§ **Excerpt provided**

Into the Vedic civilization of northern India, was introduced, about 
the seventh century B.C., the more spiritual and unselfish cult of 
Buddhism. Its most difficult problem was the overcoming of 
cobra-worship, and as this proved impossible, the Buddhists were 
compelled to be content with trying to improve the worst features of 
ophiolatry among the Naga tribes; but this conciliatory attitude seems 
to have led to a weakening and corruption of the gospel preached by 
Buddha and his first apostles. Legends, though conflicting, indicate 
this. It is related, for example, that a naga king foretold the 
attainment of Gautama to Buddhahood; and the cobra-king who lived in 
Lake Mucilinda sheltered Lord Buddha for seven days from wind and rain 
by his coils and spreading hoods, as is represented in many antique 
pictures and sculptures. At any rate a schism developed over this 
matter, resulting in the southern Buddhists teaching less strict 
doctrine with reference to the old beliefs, which became known as the 
Manhayana school.
The nagas' ability to raise clouds and thunder when out of temper was
 cleverly absorbed by this school into the highly beneficent power of 
giving rain to thirsty earth, and so these dreadful beings became by the
 influence of Buddha's 'Law' blessers of men. "In this garb," as Dr. 
Visser' points out, they were readily identified with the Chinese 
dragons, which were also beneficent rain-gods of water"; and it was this
 modified, semi-Hindoo, Manhayana conception of Buddhism, with its 
tolerance of serpent-divinity, which was carried by wandering 
missionaries and traders during the later Han period into China and 
eastward.
Visser ascertained, in his profound examination of this serpent-cult,
 that in later Indian, that is Greco-Buddhist, art, the nagas appear as 
real dragons, although with the upper part of the body human. "So we see
 them on a relief from Gandahara, worshipping the Buddha's alms-bowl in 
the shape of big water-dragons, scaled and winged, with two horse-legs, 
the upper part of the body human." They may be found represented even as
 men or women with snakes coming out of their necks and rising over 
their heads, which recalls the prime fiends of Persian legend, and also 
the prehistoric pictures of the more or less mythical Chinese sage Fu 
Hsi.
The four classes into which the Indian Manhayanists divided their nagas were (quoting Visser):
Heavenly Nagas--who uphold and guard the heavenly palace.
Divine Nagas--who cause clouds to rise and rain to fall.
Earthly Nagas--who clear out and drain off rivers, opening outlets.
Hidden Nagas--guardians of treasures.
This corresponds closely with Professor Cyrus Adler's list (Report U.

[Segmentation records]
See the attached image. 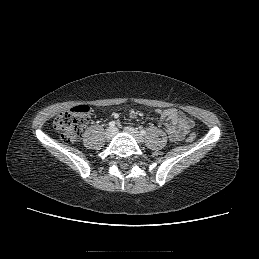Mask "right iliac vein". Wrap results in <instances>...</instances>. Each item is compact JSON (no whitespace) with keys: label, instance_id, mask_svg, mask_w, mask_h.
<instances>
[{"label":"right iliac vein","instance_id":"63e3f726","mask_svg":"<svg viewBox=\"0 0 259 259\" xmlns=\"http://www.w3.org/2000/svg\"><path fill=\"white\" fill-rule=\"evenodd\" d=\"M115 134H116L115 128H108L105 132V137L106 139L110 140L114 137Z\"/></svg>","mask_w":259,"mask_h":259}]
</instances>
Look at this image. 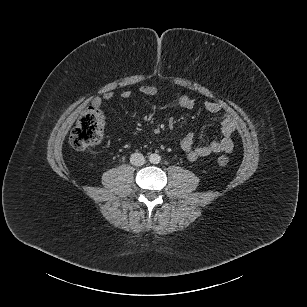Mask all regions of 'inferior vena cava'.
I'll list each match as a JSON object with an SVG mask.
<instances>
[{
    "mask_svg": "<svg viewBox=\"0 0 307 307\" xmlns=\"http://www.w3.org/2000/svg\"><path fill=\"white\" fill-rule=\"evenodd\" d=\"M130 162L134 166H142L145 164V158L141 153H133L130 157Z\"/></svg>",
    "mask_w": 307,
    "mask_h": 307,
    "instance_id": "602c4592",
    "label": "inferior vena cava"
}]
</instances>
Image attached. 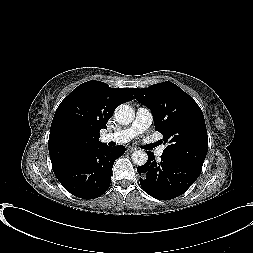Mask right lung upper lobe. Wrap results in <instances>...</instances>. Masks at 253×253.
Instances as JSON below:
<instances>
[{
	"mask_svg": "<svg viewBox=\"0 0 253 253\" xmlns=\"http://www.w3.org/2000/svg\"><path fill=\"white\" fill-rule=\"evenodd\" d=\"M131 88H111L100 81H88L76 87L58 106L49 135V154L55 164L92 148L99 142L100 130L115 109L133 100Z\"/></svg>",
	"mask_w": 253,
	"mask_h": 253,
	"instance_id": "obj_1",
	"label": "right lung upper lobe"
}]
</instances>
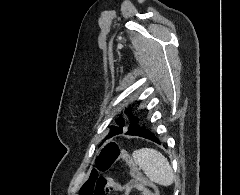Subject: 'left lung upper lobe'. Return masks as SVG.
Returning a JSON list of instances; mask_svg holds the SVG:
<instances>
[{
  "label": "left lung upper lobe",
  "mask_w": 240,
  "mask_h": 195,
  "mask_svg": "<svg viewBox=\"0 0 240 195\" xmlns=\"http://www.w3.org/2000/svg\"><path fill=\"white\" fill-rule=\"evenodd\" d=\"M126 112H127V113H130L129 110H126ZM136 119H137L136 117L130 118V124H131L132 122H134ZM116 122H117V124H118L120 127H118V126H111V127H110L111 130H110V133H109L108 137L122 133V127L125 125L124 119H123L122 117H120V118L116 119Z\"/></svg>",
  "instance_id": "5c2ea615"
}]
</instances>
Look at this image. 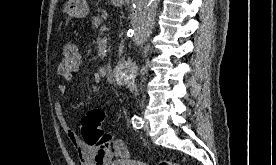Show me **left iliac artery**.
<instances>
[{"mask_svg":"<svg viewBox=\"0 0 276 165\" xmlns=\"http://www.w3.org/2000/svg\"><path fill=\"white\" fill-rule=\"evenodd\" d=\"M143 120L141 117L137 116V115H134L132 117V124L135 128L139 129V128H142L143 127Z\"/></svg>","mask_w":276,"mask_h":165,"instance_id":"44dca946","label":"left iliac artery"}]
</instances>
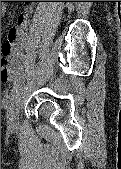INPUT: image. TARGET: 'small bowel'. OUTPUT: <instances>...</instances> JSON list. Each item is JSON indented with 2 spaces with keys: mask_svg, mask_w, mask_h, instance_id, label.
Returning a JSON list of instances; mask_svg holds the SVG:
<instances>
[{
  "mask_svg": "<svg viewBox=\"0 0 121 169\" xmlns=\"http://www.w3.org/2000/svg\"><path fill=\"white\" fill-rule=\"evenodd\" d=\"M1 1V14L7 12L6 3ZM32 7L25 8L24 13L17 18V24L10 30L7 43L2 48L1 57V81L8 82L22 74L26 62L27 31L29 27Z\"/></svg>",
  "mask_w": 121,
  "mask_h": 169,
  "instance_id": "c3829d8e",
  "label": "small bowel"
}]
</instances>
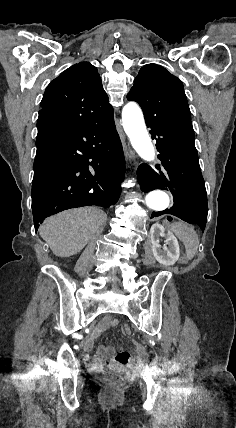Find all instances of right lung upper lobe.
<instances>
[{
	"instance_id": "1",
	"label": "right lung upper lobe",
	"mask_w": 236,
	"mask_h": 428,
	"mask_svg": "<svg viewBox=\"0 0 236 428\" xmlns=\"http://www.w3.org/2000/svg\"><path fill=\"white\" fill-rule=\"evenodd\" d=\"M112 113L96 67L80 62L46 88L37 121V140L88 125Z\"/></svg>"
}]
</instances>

§ **Work to complete**
1) In the excerpt on nagas, what do the Earthly Nagas do?
2) In the excerpt on nagas, reproduce the passage starting at "The four classes" and ending at "list (Report U.", substituting "riches" for "treasures".
3) Extend the excerpt on Buddhism and the naga cult, continuing from the point where it stops.

§ **Expected answers**
1) They clear out and drain off rivers, opening outlets.

2)
The four classes into which the Indian Manhayanists divided their nagas were (quoting Visser):
Heavenly Nagas--who uphold and guard the heavenly palace.
Divine Nagas--who cause clouds to rise and rain to fall.
Earthly Nagas--who clear out and drain off rivers, opening outlets.
Hidden Nagas--guardians of riches.
This corresponds closely with Professor Cyrus Adler's list (Report U.

3)
 S. National Museum, 1888), of the four kinds of Chinese dragons: "The 
early cosmogonists enlarged on the imaginary data of previous writers 
and averred that there were distinct kinds of dragons proper--the 
t'ien-lung or celestial dragon, which guards the mansions of the gods 
and supports them so that they do not fall; the shen-lung or spiritual 
dragon, which causes the winds to blow and produces rain for the benefit
 of mankind; the ti-lung or dragon of the earth, which marks out the 
courses of rivers and streams; and the fu-ts'ang-lung or dragon of 
hidden treasures, which watches over the wealth concealed from mortals. 
Modern superstition has further originated the idea of four dragon 
kings, each bearing rule over one of the four seas which form the 
borders of the habitable earth."
In a Tibetan picture referred to by Visser nagas are depicted in 
three forms: Common snakes guarding jewels; human beings with four 
snakes in their necks; and winged sea-dragons, the upper part of the 
body human, but with a horned, ox-like head, the lower part of the body 
that of a coiling dragon. This shows how a queer mixture of Chaldean, 
Persian and Hindoostanee elements reached Tibet by very ancient caravan 
roads north of the Himalayan ranges; and it throws light on one possible
 origin of the four-legged figure adopted by the Chinese, especially in 
the northern marches of the empire where the inhabitants were open to 
Bactrian, Scythian, and other western influences.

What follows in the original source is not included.